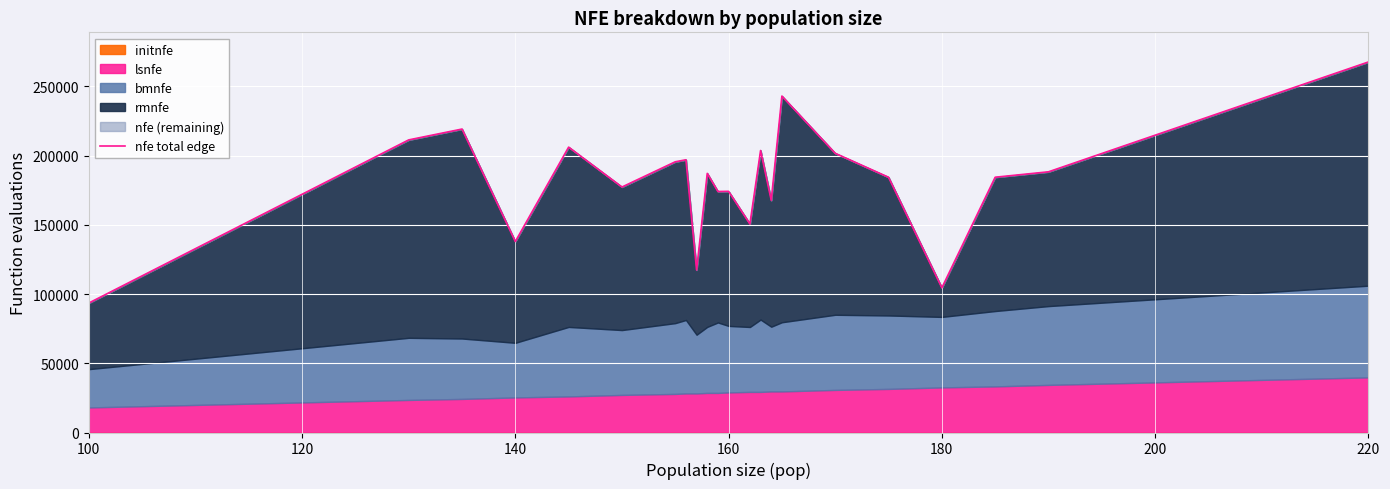

The value of nfe total edge at 220 is 267694.8. True or false?

True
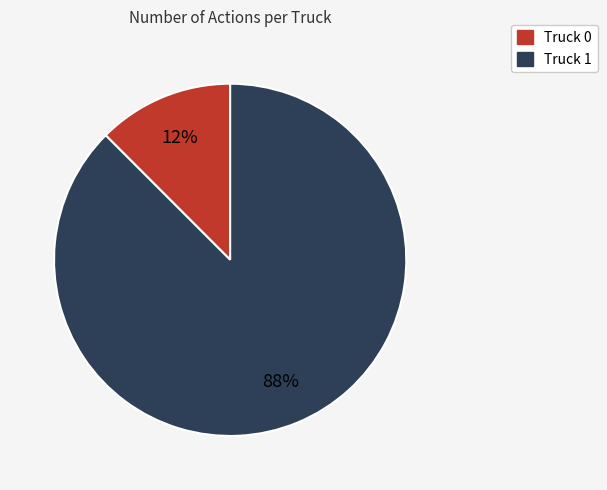

Rank the categories by value from lowest to highest.

Truck 0, Truck 1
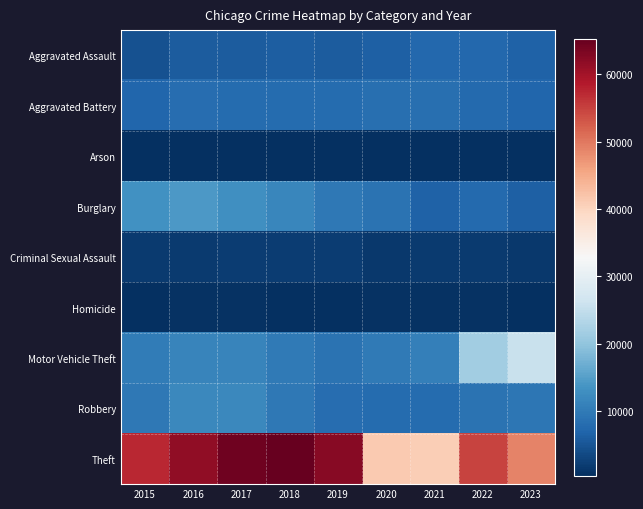

What is the spread (max minus min) of values at 2020?

41324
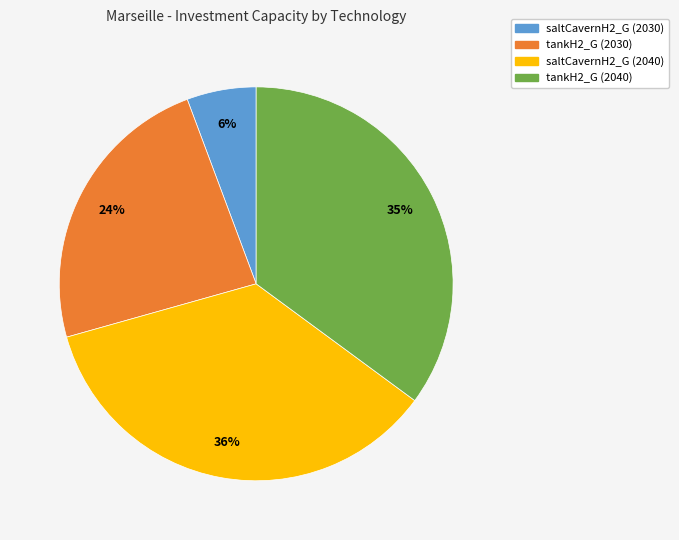

Combined, do tankH2_G (2030) and tankH2_G (2040) account for over 50%?

Yes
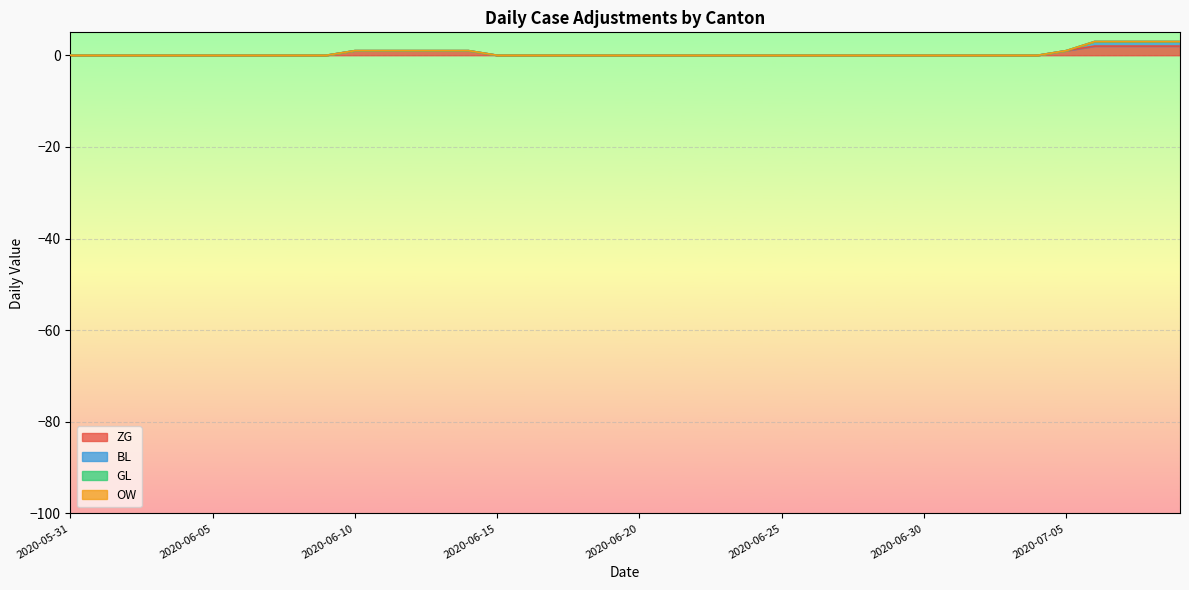

What are all the series names shown in the legend?

ZG, BL, GL, OW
....
■ **Task item**
Copy every one of the records above word for word, and leave out the pictures.

■ **Reply to the exercise**
The value of nfe total edge at 220 is 267694.8. True or false?

True

Rank the categories by value from lowest to highest.

Truck 0, Truck 1

What is the spread (max minus min) of values at 2020?

41324

Combined, do tankH2_G (2030) and tankH2_G (2040) account for over 50%?

Yes

What are all the series names shown in the legend?

ZG, BL, GL, OW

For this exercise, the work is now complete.